Data shown:
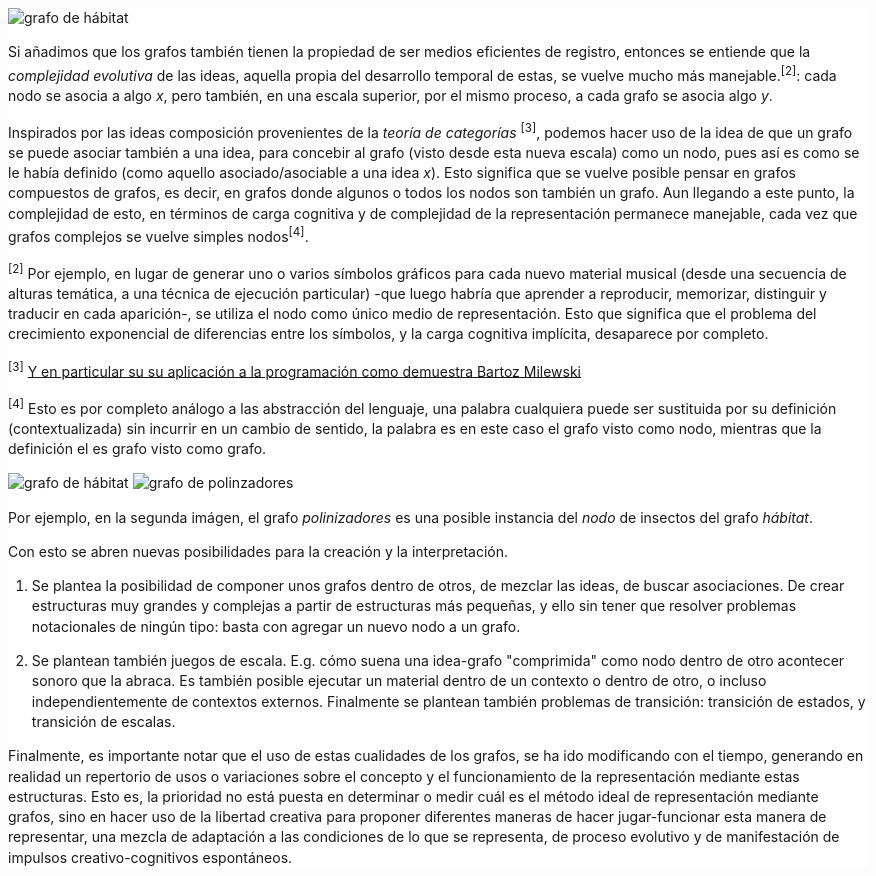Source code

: ![grafo de hábitat](/habitat.jpg)

Si añadimos que los grafos también tienen la propiedad de ser medios eficientes de registro, entonces se entiende que la _complejidad evolutiva_ de las ideas, aquella propia del desarrollo temporal de estas, se vuelve mucho más manejable.<sup>[2]</sup>: cada nodo se asocia a algo _x_, pero también, en una escala superior, por el mismo proceso, a cada grafo se asocia algo _y_. 

Inspirados por las ideas composición provenientes de la _teoría de categorías_ <sup>[3]</sup>, podemos hacer uso de la idea de que un grafo se puede asociar también a una idea, para concebir al grafo (visto desde esta nueva escala) como un nodo, pues así es como se le había definido (como aquello asociado/asociable a una idea _x_). Esto significa que se vuelve posible pensar en grafos compuestos de grafos, es decir, en grafos donde algunos o todos los nodos son también un grafo. Aun llegando a este punto, la complejidad de esto, en términos de carga cognitiva y de complejidad de la representación permanece manejable, cada vez que grafos complejos se vuelve simples nodos<sup>[4]</sup>.

<sup>[2]</sup>  Por ejemplo, en lugar de generar uno o varios símbolos gráficos para cada nuevo material musical (desde una secuencia de alturas temática, a una técnica de ejecución particular) -que luego habría que aprender a reproducir, memorizar, distinguir y traducir en cada aparición-, se utiliza el nodo como único medio de representación. Esto que significa que el problema del crecimiento exponencial de diferencias entre los símbolos, y la carga cognitiva implícita, desaparece por completo.

<sup>[3]</sup> [Y en particular su su aplicación a la programación como demuestra Bartoz Milewski](https://bartoszmilewski.com/2014/10/28/category-theory-for-programmers-the-preface/)

<sup>[4]</sup> Esto es por completo análogo a las abstracción del lenguaje, una palabra cualquiera puede ser sustituida por su definición (contextualizada) sin incurrir en un cambio de sentido, la palabra es en este caso el grafo visto como nodo, mientras que la definición el es grafo visto como grafo.

![grafo de hábitat](/habitat.jpg)
![grafo de polinzadores](/polinizadores.jpg)

Por ejemplo, en la segunda imágen, el grafo _polinizadores_ es una posible instancia del _nodo_ de insectos del grafo _hábitat_.

Con esto se abren nuevas posibilidades para la creación y la interpretación. 
  1. Se plantea la posibilidad de componer unos grafos dentro de otros, de mezclar las ideas, de buscar asociaciones. De crear estructuras muy grandes y complejas a partir de estructuras más pequeñas, y ello sin tener que resolver problemas notacionales de ningún tipo: basta con agregar un nuevo nodo a un grafo. 

  2. Se plantean también juegos de escala. E.g. cómo suena una idea-grafo "comprimida" como nodo dentro de otro acontecer sonoro que la abraca. Es también posible ejecutar un material dentro de un contexto o dentro de otro, o incluso independientemente de contextos externos. Finalmente se plantean también problemas de transición: transición de estados, y transición de escalas. 

Finalmente, es importante notar que el uso de estas cualidades de los grafos, se ha ido modificando con el tiempo, generando en realidad un repertorio de usos o variaciones sobre el concepto y el funcionamiento de la representación mediante estas estructuras. Esto es, la prioridad no está puesta en determinar o medir cuál es el método ideal de representación mediante grafos, sino en hacer uso de la libertad creativa para proponer diferentes maneras de hacer jugar-funcionar esta manera de representar, una mezcla de adaptación a las condiciones de lo que se representa, de proceso evolutivo y de manifestación de impulsos creativo-cognitivos espontáneos.
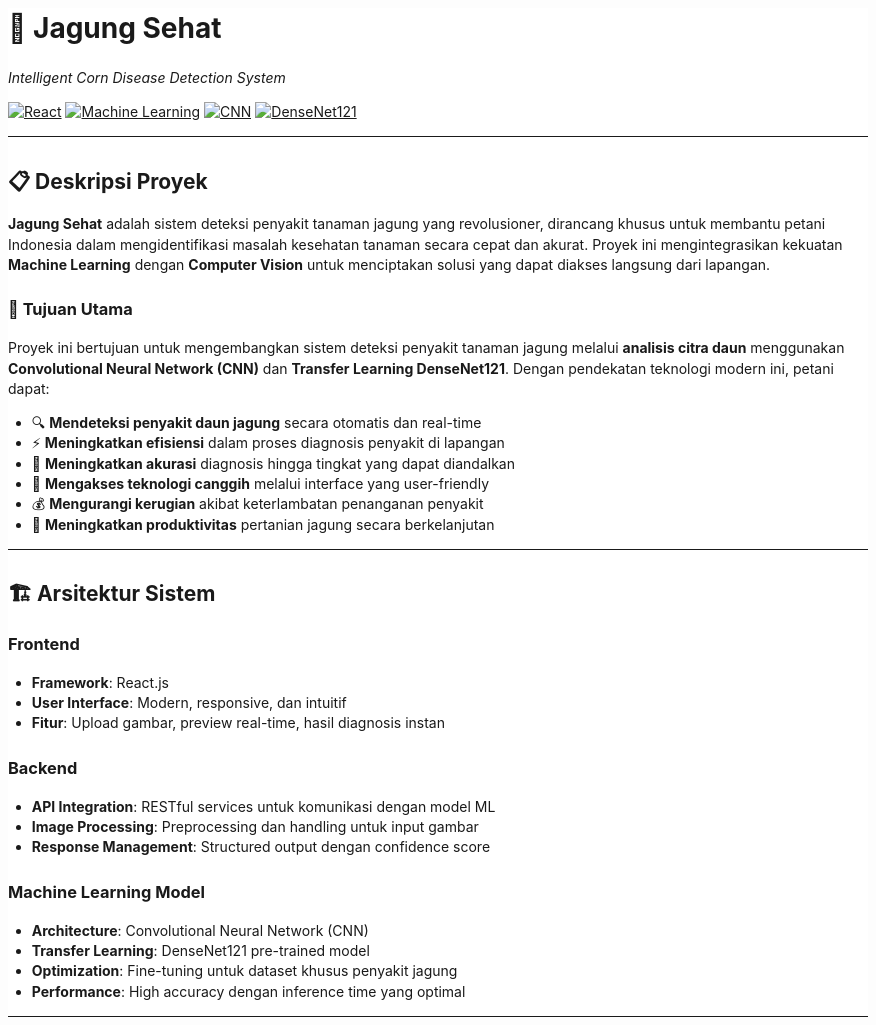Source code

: # 🌽 **Jagung Sehat**
*Intelligent Corn Disease Detection System*

[![React](https://img.shields.io/badge/React-20232A?style=for-the-badge&logo=react&logoColor=61DAFB)](https://reactjs.org/)
[![Machine Learning](https://img.shields.io/badge/Machine_Learning-FF6F00?style=for-the-badge&logo=tensorflow&logoColor=white)](https://tensorflow.org/)
[![CNN](https://img.shields.io/badge/CNN-Neural_Network-blue?style=for-the-badge)](https://keras.io/)
[![DenseNet121](https://img.shields.io/badge/DenseNet121-Transfer_Learning-green?style=for-the-badge)](https://keras.io/api/applications/densenet/)

---

## 📋 **Deskripsi Proyek**

**Jagung Sehat** adalah sistem deteksi penyakit tanaman jagung yang revolusioner, dirancang khusus untuk membantu petani Indonesia dalam mengidentifikasi masalah kesehatan tanaman secara cepat dan akurat. Proyek ini mengintegrasikan kekuatan **Machine Learning** dengan **Computer Vision** untuk menciptakan solusi yang dapat diakses langsung dari lapangan.

### 🎯 **Tujuan Utama**
Proyek ini bertujuan untuk mengembangkan sistem deteksi penyakit tanaman jagung melalui **analisis citra daun** menggunakan **Convolutional Neural Network (CNN)** dan **Transfer Learning DenseNet121**. Dengan pendekatan teknologi modern ini, petani dapat:

- 🔍 **Mendeteksi penyakit daun jagung** secara otomatis dan real-time
- ⚡ **Meningkatkan efisiensi** dalam proses diagnosis penyakit di lapangan
- 🎯 **Meningkatkan akurasi** diagnosis hingga tingkat yang dapat diandalkan
- 📱 **Mengakses teknologi canggih** melalui interface yang user-friendly
- 💰 **Mengurangi kerugian** akibat keterlambatan penanganan penyakit
- 🌱 **Meningkatkan produktivitas** pertanian jagung secara berkelanjutan

---

## 🏗️ **Arsitektur Sistem**

### **Frontend**
- **Framework**: React.js
- **User Interface**: Modern, responsive, dan intuitif
- **Fitur**: Upload gambar, preview real-time, hasil diagnosis instan

### **Backend**
- **API Integration**: RESTful services untuk komunikasi dengan model ML
- **Image Processing**: Preprocessing dan handling untuk input gambar
- **Response Management**: Structured output dengan confidence score

### **Machine Learning Model**
- **Architecture**: Convolutional Neural Network (CNN)
- **Transfer Learning**: DenseNet121 pre-trained model
- **Optimization**: Fine-tuning untuk dataset khusus penyakit jagung
- **Performance**: High accuracy dengan inference time yang optimal

---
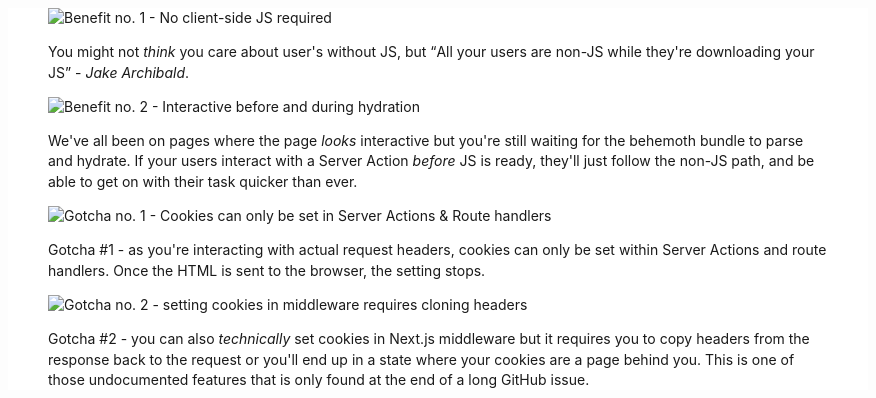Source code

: <figure>
	<img
		width="1152 "
		height="648"
		src="/images/blog/next-server-actions/Section 2 - Slide 14.jpg"
		alt="Benefit no. 1 - No client-side JS required"
		loading="lazy"
	/>
	<figcaption>
		<p>You might not <em>think</em> you care about user's without JS, but <q>All your users are non-JS while they're downloading your JS</q> - <cite>Jake Archibald</cite>.</p>
	</figcaption>
</figure>

<figure>
	<img
		width="1152 "
		height="648"
		src="/images/blog/next-server-actions/Section 2 - Slide 15.jpg"
		alt="Benefit no. 2 - Interactive before and during hydration"
		loading="lazy"
	/>
	<figcaption>
		<p>We've all been on pages where the page <em>looks</em> interactive but you're still waiting for the behemoth bundle to parse and hydrate. If your users interact with a Server Action <em>before</em> JS is ready, they'll just follow the non-JS path, and be able to get on with their task quicker than ever.</p>
	</figcaption>
</figure>

<figure>
	<img
		width="1152 "
		height="648"
		src="/images/blog/next-server-actions/Section 2 - Slide 16.jpg"
		alt="Gotcha no. 1 - Cookies can only be set in Server Actions & Route handlers"
		loading="lazy"
	/>
	<figcaption>
		<p>Gotcha #1 - as you're interacting with actual request headers, cookies can only be set within Server Actions and route handlers. Once the HTML is sent to the browser, the setting stops.</p>
	</figcaption>
</figure>

<figure>
	<img
		width="1152 "
		height="648"
		src="/images/blog/next-server-actions/Section 2 - Slide 17.jpg"
		alt="Gotcha no. 2 - setting cookies in middleware requires cloning headers"
		loading="lazy"
	/>
	<figcaption>
		<p>Gotcha #2 - you can also <em>technically</em> set cookies in Next.js middleware but it requires you to copy headers from the response back to the request or you'll end up in a state where your cookies are a page behind you. This is one of those undocumented features that is only found at the end of a long GitHub issue.</p>
	</figcaption>
</figure>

Problem requirements: Check every line of the entries above, and copy those that carry the string "gambar".

Solved exercise:
- **Fitur**: Upload gambar, preview real-time, hasil diagnosis instan
- **Image Processing**: Preprocessing dan handling untuk input gambar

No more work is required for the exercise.